A presidente da ANPG chama a atenção para o fato de que, apesar da prioridade para as pesquisas em torno da covid-19, programas fundamentais para o combate à pandemia como, por exemplo, o de sequenciamento e decodificação do genoma do coronavírus, foram desacelerados no ano passado em decorrência da redução do orçamento federal.

Para Glaucius Oliva, a postergação de verbas das bolsas no exterior do CNPq é uma questão menor, “um problema entre o CNPq e o bolsista”. O problema de fundo, afirma o cientista, é o corte de recursos do CNPq. “Não há dinheiro para projetos de pesquisa nesse momento e isso é muito grave”, afirmou.

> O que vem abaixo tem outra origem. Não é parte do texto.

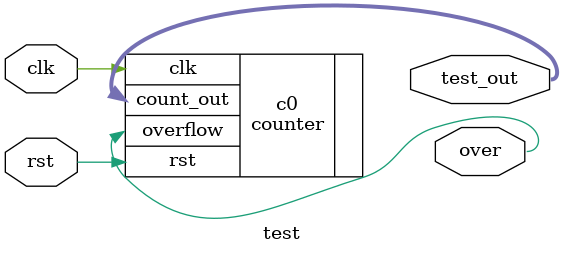
<source format=v>
module test
#(
    parameter n = 8
)
(
    input clk,rst,
    output over,
    output [n-1:0]test_out
);

counter #(.n(8)) c0 (.clk(clk), .rst(rst), .count_out(test_out), .overflow(over));

endmodule 
</source>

Quanto aos percentuais de atendimento às demandas pelas principais agências de fomento nos países desenvolvidos, Oliva comentou que é verdade, em média são atendidos de 10% a 15% da demanda nas agências internacionais. “A diferença é que (lá fora) você tem inúmeras chamadas, então quem não ficou entre os 10% a 15% das chamadas mais competitivas, terão outras alternativas, há uma diversidade tão grande de chamadas por projetos de pesquisa que os indivíduos acabam sendo sempre financiados”, explicou.

Já no Brasil, afirmou Oliva, se o pesquisador está fora de São Paulo ou do Rio e não tem bolsa da Capes e do CNPq, não há alternativa. “O que vai acontecer é que ele vai sair da academia, vai buscar outra atividade que lhe permita sobreviver.”